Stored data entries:
------------------------------------
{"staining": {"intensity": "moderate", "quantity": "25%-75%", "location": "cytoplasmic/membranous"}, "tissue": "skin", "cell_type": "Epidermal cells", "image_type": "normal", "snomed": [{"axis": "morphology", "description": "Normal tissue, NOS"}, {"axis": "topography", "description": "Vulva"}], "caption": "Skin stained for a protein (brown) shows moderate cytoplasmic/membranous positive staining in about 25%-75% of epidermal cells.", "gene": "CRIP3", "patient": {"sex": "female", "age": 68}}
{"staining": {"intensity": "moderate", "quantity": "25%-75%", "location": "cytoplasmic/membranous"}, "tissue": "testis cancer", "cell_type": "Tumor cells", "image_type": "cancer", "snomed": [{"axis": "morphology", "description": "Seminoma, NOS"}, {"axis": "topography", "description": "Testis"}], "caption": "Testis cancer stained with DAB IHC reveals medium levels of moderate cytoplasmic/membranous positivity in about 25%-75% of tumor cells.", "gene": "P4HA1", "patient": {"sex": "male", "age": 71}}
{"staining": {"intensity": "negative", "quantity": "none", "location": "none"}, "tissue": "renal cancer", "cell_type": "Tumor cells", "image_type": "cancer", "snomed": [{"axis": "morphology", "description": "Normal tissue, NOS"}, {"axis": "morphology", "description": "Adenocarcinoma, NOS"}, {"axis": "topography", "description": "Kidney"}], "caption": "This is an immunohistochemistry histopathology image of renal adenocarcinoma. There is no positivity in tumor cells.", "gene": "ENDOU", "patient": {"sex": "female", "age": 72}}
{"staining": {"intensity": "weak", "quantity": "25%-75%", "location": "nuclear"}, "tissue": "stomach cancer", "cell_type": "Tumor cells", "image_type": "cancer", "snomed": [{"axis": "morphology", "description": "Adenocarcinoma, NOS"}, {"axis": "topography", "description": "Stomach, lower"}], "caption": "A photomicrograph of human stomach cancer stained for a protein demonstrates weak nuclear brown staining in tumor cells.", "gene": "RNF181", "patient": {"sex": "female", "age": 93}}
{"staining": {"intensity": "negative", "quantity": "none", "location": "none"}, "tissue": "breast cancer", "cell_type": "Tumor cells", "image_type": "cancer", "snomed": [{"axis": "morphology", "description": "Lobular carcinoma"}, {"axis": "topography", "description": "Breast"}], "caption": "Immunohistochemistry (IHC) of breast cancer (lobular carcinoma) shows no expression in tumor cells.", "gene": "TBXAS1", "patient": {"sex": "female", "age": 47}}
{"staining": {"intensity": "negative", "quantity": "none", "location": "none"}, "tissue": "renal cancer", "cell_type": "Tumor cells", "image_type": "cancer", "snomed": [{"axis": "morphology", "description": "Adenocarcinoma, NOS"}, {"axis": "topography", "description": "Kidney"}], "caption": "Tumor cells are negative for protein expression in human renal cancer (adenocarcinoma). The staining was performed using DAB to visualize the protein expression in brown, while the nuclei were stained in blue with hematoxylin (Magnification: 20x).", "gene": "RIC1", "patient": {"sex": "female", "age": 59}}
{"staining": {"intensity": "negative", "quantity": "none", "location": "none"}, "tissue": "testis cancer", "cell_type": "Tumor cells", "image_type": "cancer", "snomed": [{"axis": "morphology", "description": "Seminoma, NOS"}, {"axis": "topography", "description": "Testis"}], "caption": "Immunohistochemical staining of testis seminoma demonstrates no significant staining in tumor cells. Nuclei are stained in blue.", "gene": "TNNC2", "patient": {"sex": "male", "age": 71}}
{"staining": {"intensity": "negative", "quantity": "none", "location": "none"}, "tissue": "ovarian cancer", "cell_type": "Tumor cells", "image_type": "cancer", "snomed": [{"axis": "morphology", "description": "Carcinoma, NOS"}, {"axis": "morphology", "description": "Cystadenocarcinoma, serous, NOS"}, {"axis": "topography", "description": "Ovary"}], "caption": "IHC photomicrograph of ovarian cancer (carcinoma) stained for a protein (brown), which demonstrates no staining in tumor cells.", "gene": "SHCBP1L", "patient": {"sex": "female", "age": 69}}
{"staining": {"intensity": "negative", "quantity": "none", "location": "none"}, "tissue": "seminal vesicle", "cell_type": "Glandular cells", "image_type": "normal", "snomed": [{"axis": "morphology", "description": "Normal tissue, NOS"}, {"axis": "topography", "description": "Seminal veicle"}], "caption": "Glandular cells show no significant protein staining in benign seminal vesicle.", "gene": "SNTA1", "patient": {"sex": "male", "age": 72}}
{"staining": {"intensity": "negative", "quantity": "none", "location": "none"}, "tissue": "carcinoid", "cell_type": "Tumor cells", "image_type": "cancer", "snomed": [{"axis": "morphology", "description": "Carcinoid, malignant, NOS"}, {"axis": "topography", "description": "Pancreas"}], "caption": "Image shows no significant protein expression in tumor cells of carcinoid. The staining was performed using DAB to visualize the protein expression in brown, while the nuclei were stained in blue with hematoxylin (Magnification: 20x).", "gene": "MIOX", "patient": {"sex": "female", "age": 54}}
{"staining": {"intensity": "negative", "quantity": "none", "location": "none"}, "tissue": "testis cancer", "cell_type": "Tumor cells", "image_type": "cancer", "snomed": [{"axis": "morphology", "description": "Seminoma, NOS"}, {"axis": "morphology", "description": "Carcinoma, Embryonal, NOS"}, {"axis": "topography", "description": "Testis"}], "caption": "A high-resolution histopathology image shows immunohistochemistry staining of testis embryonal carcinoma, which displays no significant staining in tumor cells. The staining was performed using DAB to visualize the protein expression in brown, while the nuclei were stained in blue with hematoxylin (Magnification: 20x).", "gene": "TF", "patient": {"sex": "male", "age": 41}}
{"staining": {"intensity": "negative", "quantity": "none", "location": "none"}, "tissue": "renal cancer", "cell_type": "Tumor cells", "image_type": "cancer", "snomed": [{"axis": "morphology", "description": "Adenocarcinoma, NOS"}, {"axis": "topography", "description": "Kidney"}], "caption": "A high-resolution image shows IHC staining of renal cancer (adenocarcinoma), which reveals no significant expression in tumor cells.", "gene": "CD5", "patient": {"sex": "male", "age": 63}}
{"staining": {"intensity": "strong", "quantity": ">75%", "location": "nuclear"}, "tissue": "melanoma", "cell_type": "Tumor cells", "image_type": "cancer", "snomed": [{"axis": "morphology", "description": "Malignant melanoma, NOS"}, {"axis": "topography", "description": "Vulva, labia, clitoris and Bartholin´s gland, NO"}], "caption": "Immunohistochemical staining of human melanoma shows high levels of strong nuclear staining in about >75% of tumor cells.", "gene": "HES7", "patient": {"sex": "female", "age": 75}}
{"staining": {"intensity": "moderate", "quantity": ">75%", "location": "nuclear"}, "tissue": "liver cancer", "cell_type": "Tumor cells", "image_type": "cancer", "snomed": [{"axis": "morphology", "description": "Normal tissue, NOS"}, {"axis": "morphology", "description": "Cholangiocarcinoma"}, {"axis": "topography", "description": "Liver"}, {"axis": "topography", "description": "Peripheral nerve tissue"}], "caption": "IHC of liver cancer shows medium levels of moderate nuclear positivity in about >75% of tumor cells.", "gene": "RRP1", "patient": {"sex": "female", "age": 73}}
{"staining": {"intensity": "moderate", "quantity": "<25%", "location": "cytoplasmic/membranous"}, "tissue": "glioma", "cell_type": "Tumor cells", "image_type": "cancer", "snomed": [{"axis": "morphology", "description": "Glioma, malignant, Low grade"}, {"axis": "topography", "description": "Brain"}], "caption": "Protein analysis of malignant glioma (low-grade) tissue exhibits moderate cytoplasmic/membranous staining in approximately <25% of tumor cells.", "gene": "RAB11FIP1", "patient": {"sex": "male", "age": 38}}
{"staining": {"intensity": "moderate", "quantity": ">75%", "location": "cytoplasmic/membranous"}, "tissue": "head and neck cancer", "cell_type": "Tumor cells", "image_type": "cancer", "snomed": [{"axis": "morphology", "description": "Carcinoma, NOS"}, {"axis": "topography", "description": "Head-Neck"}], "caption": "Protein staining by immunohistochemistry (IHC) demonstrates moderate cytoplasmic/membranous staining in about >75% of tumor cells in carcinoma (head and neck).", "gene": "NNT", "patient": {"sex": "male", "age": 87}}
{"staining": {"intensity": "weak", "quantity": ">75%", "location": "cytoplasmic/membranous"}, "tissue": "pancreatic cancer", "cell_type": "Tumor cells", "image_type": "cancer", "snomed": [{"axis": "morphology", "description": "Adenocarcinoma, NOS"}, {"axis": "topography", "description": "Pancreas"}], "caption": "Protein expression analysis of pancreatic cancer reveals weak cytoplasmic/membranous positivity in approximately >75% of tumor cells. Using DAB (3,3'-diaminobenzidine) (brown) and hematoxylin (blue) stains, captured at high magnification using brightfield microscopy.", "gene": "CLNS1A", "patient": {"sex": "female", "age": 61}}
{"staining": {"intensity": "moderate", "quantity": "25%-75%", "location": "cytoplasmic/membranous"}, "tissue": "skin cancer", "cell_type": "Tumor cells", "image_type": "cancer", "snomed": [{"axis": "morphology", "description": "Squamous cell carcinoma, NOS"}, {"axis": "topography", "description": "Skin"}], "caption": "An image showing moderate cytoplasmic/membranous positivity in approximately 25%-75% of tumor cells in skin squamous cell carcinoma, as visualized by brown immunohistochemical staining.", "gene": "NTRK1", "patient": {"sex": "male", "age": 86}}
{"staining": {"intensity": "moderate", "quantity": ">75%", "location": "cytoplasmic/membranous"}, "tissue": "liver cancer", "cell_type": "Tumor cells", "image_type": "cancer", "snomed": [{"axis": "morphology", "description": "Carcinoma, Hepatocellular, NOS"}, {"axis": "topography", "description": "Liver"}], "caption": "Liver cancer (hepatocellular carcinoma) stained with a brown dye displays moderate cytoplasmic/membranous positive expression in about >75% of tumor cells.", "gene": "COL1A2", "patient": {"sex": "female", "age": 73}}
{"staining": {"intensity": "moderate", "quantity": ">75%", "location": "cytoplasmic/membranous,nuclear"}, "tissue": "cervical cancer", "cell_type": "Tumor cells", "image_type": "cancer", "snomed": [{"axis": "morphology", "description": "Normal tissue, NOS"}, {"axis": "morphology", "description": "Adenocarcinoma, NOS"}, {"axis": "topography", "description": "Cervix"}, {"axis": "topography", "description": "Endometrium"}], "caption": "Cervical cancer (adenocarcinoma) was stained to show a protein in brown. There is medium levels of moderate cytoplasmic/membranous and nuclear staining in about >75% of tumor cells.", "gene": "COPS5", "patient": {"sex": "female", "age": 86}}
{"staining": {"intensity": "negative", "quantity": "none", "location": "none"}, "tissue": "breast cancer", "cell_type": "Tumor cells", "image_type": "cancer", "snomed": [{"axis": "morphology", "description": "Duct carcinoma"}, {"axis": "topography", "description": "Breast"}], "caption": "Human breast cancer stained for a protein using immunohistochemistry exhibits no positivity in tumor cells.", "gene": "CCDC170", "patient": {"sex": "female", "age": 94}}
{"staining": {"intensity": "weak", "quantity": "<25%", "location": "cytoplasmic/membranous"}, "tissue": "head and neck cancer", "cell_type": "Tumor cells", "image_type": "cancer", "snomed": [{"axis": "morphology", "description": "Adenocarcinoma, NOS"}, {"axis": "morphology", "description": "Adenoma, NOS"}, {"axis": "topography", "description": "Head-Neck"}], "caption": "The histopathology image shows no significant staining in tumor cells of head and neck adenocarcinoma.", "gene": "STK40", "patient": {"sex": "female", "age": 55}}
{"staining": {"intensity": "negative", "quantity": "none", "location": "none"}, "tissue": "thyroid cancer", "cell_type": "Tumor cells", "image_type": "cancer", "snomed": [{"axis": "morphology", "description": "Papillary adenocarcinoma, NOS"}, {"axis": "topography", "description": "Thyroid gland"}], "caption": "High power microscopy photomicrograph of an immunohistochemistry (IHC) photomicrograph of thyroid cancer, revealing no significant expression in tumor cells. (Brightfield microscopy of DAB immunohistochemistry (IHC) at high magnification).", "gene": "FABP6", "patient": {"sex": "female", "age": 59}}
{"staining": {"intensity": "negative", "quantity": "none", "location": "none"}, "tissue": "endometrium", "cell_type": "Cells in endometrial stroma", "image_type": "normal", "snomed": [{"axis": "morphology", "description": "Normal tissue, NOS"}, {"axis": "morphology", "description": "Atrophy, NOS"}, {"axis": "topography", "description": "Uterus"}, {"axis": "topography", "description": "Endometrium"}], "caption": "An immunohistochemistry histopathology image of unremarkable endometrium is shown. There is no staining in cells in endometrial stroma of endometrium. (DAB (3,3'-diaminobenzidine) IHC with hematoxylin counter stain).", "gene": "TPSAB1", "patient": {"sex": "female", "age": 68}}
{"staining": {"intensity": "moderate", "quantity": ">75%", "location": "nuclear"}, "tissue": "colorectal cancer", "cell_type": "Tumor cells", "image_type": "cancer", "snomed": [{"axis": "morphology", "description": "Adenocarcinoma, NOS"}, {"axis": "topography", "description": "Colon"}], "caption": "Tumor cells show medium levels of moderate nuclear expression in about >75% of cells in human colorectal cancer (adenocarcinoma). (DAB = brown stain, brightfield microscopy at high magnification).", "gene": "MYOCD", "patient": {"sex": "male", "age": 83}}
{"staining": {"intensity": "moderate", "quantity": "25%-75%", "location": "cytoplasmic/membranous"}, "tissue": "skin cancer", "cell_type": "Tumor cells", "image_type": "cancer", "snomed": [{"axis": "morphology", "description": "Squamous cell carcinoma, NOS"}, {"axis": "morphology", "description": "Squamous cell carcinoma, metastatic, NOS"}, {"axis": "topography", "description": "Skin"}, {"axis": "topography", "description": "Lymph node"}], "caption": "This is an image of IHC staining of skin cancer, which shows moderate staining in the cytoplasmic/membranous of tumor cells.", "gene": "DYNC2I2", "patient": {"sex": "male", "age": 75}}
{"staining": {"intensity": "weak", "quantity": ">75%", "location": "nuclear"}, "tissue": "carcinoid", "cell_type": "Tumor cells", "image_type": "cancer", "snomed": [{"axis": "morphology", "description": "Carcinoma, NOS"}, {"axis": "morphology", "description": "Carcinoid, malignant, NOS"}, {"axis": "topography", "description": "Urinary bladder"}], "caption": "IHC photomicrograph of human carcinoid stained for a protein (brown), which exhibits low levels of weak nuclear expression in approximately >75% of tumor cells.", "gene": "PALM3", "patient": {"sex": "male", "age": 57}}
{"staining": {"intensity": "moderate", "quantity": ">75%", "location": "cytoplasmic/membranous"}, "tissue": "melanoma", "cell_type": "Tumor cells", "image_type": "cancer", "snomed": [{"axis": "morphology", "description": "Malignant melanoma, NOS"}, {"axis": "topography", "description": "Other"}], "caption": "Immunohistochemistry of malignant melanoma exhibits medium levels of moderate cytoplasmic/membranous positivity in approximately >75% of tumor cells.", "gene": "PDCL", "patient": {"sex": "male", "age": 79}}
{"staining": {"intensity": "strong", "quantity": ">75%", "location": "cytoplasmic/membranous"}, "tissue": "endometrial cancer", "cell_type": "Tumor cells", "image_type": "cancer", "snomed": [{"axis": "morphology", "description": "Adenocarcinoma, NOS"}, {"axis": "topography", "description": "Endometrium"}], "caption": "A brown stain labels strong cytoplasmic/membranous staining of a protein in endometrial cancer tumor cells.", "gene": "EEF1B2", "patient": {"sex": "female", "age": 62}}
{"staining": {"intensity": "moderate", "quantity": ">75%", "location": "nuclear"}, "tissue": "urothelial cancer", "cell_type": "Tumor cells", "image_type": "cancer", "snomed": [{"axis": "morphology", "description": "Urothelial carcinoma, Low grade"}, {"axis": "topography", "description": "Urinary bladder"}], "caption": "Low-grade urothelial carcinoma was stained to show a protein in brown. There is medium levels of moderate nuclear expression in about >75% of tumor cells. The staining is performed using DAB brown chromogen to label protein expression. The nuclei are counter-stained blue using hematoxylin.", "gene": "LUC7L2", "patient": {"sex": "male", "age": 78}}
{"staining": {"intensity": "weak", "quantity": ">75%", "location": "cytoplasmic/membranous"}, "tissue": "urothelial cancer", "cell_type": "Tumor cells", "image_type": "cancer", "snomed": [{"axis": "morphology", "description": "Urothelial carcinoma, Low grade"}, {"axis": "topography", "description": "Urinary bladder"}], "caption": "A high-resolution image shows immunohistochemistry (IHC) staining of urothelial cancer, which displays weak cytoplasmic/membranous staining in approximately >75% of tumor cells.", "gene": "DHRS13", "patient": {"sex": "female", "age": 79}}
------------------------------------
_Directions:_ Return only the part of the records above that opens with the line containing "of testis seminoma" and closes with the line containing "significant protein expression", ends included.

_Output of the task:_
{"staining": {"intensity": "negative", "quantity": "none", "location": "none"}, "tissue": "testis cancer", "cell_type": "Tumor cells", "image_type": "cancer", "snomed": [{"axis": "morphology", "description": "Seminoma, NOS"}, {"axis": "topography", "description": "Testis"}], "caption": "Immunohistochemical staining of testis seminoma demonstrates no significant staining in tumor cells. Nuclei are stained in blue.", "gene": "TNNC2", "patient": {"sex": "male", "age": 71}}
{"staining": {"intensity": "negative", "quantity": "none", "location": "none"}, "tissue": "ovarian cancer", "cell_type": "Tumor cells", "image_type": "cancer", "snomed": [{"axis": "morphology", "description": "Carcinoma, NOS"}, {"axis": "morphology", "description": "Cystadenocarcinoma, serous, NOS"}, {"axis": "topography", "description": "Ovary"}], "caption": "IHC photomicrograph of ovarian cancer (carcinoma) stained for a protein (brown), which demonstrates no staining in tumor cells.", "gene": "SHCBP1L", "patient": {"sex": "female", "age": 69}}
{"staining": {"intensity": "negative", "quantity": "none", "location": "none"}, "tissue": "seminal vesicle", "cell_type": "Glandular cells", "image_type": "normal", "snomed": [{"axis": "morphology", "description": "Normal tissue, NOS"}, {"axis": "topography", "description": "Seminal veicle"}], "caption": "Glandular cells show no significant protein staining in benign seminal vesicle.", "gene": "SNTA1", "patient": {"sex": "male", "age": 72}}
{"staining": {"intensity": "negative", "quantity": "none", "location": "none"}, "tissue": "carcinoid", "cell_type": "Tumor cells", "image_type": "cancer", "snomed": [{"axis": "morphology", "description": "Carcinoid, malignant, NOS"}, {"axis": "topography", "description": "Pancreas"}], "caption": "Image shows no significant protein expression in tumor cells of carcinoid. The staining was performed using DAB to visualize the protein expression in brown, while the nuclei were stained in blue with hematoxylin (Magnification: 20x).", "gene": "MIOX", "patient": {"sex": "female", "age": 54}}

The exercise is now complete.